Foto ini ketika pameran khat, 2014. (khat tingkat dewa) :)

Setelah sekian lama tawakuf dari kegiatan belajar khat, di Afanin. Hari ini ku luangkan waktu untuk bisa berhadir ke Afanin, karena semenjak Afanin di aktifkan kembali aku belum sempat menghadirinya disebabkan beberapa hal yang harus ku kulakukan.

Seperti biasanya, aku menunggu Bus warna hijau dengan nomor tertentu untuk bisa sampai ke Afanin yang berada di kawasan Rab’ah. Walau masih di kata masih musim dingin, namun hari ini cuaca lumayan hangat tidak seperti sebelumnya, yang mengharuskan aku memakai baju tebal-tebal demi melindungi diri dari hawa dingin.

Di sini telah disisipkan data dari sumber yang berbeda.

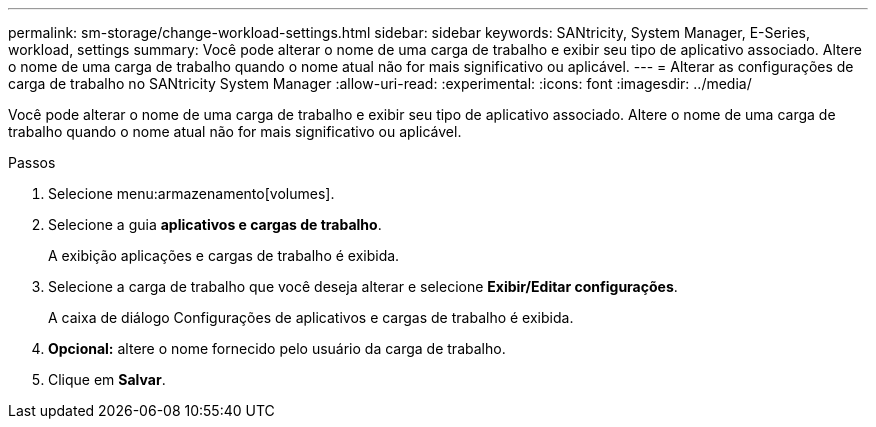 ---
permalink: sm-storage/change-workload-settings.html 
sidebar: sidebar 
keywords: SANtricity, System Manager, E-Series, workload, settings 
summary: Você pode alterar o nome de uma carga de trabalho e exibir seu tipo de aplicativo associado. Altere o nome de uma carga de trabalho quando o nome atual não for mais significativo ou aplicável. 
---
= Alterar as configurações de carga de trabalho no SANtricity System Manager
:allow-uri-read: 
:experimental: 
:icons: font
:imagesdir: ../media/


[role="lead"]
Você pode alterar o nome de uma carga de trabalho e exibir seu tipo de aplicativo associado. Altere o nome de uma carga de trabalho quando o nome atual não for mais significativo ou aplicável.

.Passos
. Selecione menu:armazenamento[volumes].
. Selecione a guia *aplicativos e cargas de trabalho*.
+
A exibição aplicações e cargas de trabalho é exibida.

. Selecione a carga de trabalho que você deseja alterar e selecione *Exibir/Editar configurações*.
+
A caixa de diálogo Configurações de aplicativos e cargas de trabalho é exibida.

. *Opcional:* altere o nome fornecido pelo usuário da carga de trabalho.
. Clique em *Salvar*.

Perjalanan ku hari ini ke Rab’ah di sambut dengan angin yang bertiup tak karuan. Dari awal keluar apatermen tubuhku sudah diselimuti debu, akupun berjalan tak seimbang, kadang surut ke belakang, ke samping dan maju ke depan.

Menghabiskan waktu beberpa menit untuk bisa sampai ke tempat tujuan apalagi kalau jalan sempat macet, maka akan lebih lama lagi untuk bisa sampai ke sana, dengan keadaan macet di tambah sesaknya para penumpang, lengkaplah penderitaanku.

Dari awal melangkah ke Afanin sudah di uji dengan banyak hal, dari menunggu mobil yang lama, jalan yang macet, penumpang yang rame, hingga sampai di Afanin pun masih teruji kesabaran, karena belajar kaligrafi memang butuh kesabaran yang besar.

Kaligrafi yang dikenal oleh banyak orang adalah tulisan indah yang mempunyai corak-corak tertentu serta penuh dengan makna dan juga dapat menjadi simbol kepribadian seseorang, karena dia merupakan seni arsitektur rohani.

 Sebagian ulama menyebutkan “Khat itu ibarat ruh di dalam tubuh manusia.”

Kaligrafi banyak macam nya, salah satu bentuk yang kami pelajari adalah kaligrafi arab. Memperlajari kaligrafi bukan butuh waktu sejam atau sehari namun berbulan-bulan. Mempelajarinya memang harus di mulai dari nol.

Butuh kesabaran mempelajarinya, butuh keuletan ketika membuatnya, butuh komitmen jika sudah memulainya, dan harus tetap semangat serta harus sering-sering latihna.

Ustad saya pernah bilang “Sehari saya tidak pegang pena khat seperti ada yang kurang, dan rasanya tangan saya merasa gatal kalau belum memegang pena khat, walau hanya pegang saja pun saya sudah puas” katanya.

Sampai segitunya kecintaan beliau terhadap dunia khaligrafi, semoga kami para murid-muridnya bisa ketularan kecintaan itu dan menjadikan ilmu yang kami pelajari menajdi berkah hingga akhir hayat.